Merck had its own PD-1 drug that it had acquired by accident through its $41 billion purchase of Schering-Plough in 2009, which had in turn gotten the medicine when it purchased the Dutch drug firm Organon for $14 billion in 2007.

The drug had originally been developed at Organon by a team led by Andrea van Elsas, a former graduate student of Allison’s. Early on, he considered working with Medarex, but he remembered the company was not in a position to do a deal because of its relationship with Ono. Lonberg remembers turning him down, though they collaborated on another project.

Merck rushed into clinical trials, managing to procure results at a record pace. In September 2014, the company had its own approved checkpoint inhibitor: Keytruda.

Early on, Opdivo had the clear edge against Keytruda. But that changed in the summer of 2016, when a trial of Keytruda succeeded in previously untreated patients with non-small cell lung cancer, and a similar trial of Opdivo failed. One reason: Merck chose to make better use of a diagnostic test that would select which patients would benefit.

“Merck decided to put its full force into it,” van Elsas, who had left the company before the drug was approved, said in an interview. He is now the chief scientific officer at Aduro Biotech, an immunotherapy drug developer.

Some on Wall Street have argued that Keytruda may simply be the better drug. Van Elsas doubts there are “meaningful differences.”

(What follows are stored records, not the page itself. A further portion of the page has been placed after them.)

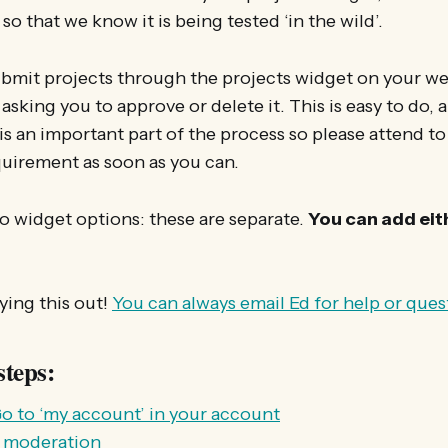
o that we know it is being tested ‘in the wild’.
mit projects through the projects widget on your web
asking you to approve or delete it. This is easy to do, 
s an important part of the process so please attend to
quirement as soon as you can.
o widget options: these are separate.
You can add eith
ying this out!
You can always email Ed for help or ques
steps:
o to ‘my account’ in your account
E moderation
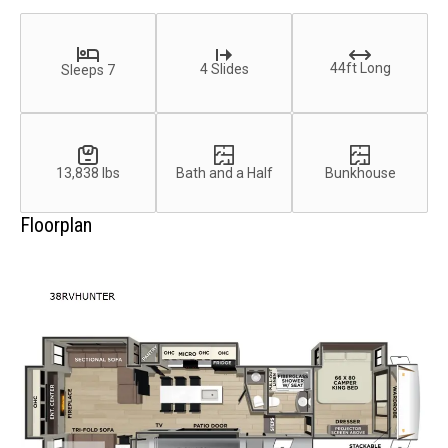
44ft Long
4 Slides
Sleeps 7
13,838 lbs
Bath and a Half
Bunkhouse
Floorplan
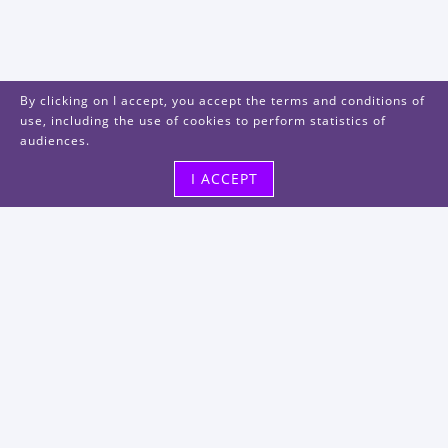
By clicking on I accept, you accept the terms and conditions of
use, including the use of cookies to perform statistics of
audiences.
I ACCEPT
Visit us
48, rue Albert Dhalenne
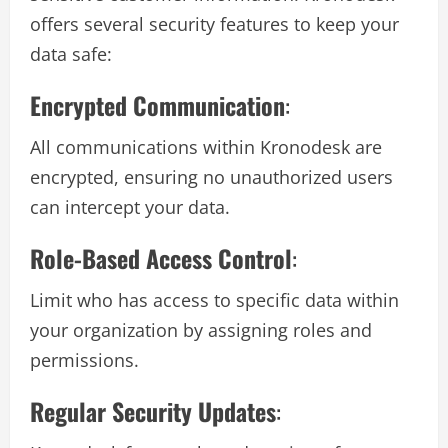
offers several security features to keep your
data safe:
Encrypted Communication
:
All communications within Kronodesk are
encrypted, ensuring no unauthorized users
can intercept your data.
Role-Based Access Control
:
Limit who has access to specific data within
your organization by assigning roles and
permissions.
Regular Security Updates
:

Still, Merck’s strategy of combining Keytruda with chemotherapy has proved at least as effective, if not more effective, than combining Opdivo and Yervoy in lung cancer. Last year, Keytruda sales hit $7.1 billion, almost $400 million more than Opdivo.

Lonberg said the combination “is important and is not done yet.” Richard Evans, an analyst at the consultancy SSR, has argued that, based on patent filings, Bristol’s pipeline likely holds hidden gems — many of them probably developed under Lonberg.

Now Lonberg himself is leaving. He’s decided he wanted to try something new — this time at the venture capital firm.

“I want to see sort of what is out there,” he said recently. “And not what’s out there in terms of an opportunity for me, but what’s out there in terms of technology and new biology that might be applied.”

Members of the team at Bristol’s Redwood City, Calif., offices know life won’t be the same without him. They’ll be naming the new cafeteria in their freshly built laboratories after him. And, as a result of one of Lonberg’s offhand jokes, they plan to name the burger (or “Lonburger”) after him, too.

“I’m not so delusional to think that just because I was lucky enough to be in the right place at the right time that it’s going to happen again,” he said. “But I’d still like to have an impact.”

Correction: An earlier version of this story misstated the date of Keytruda’s approval.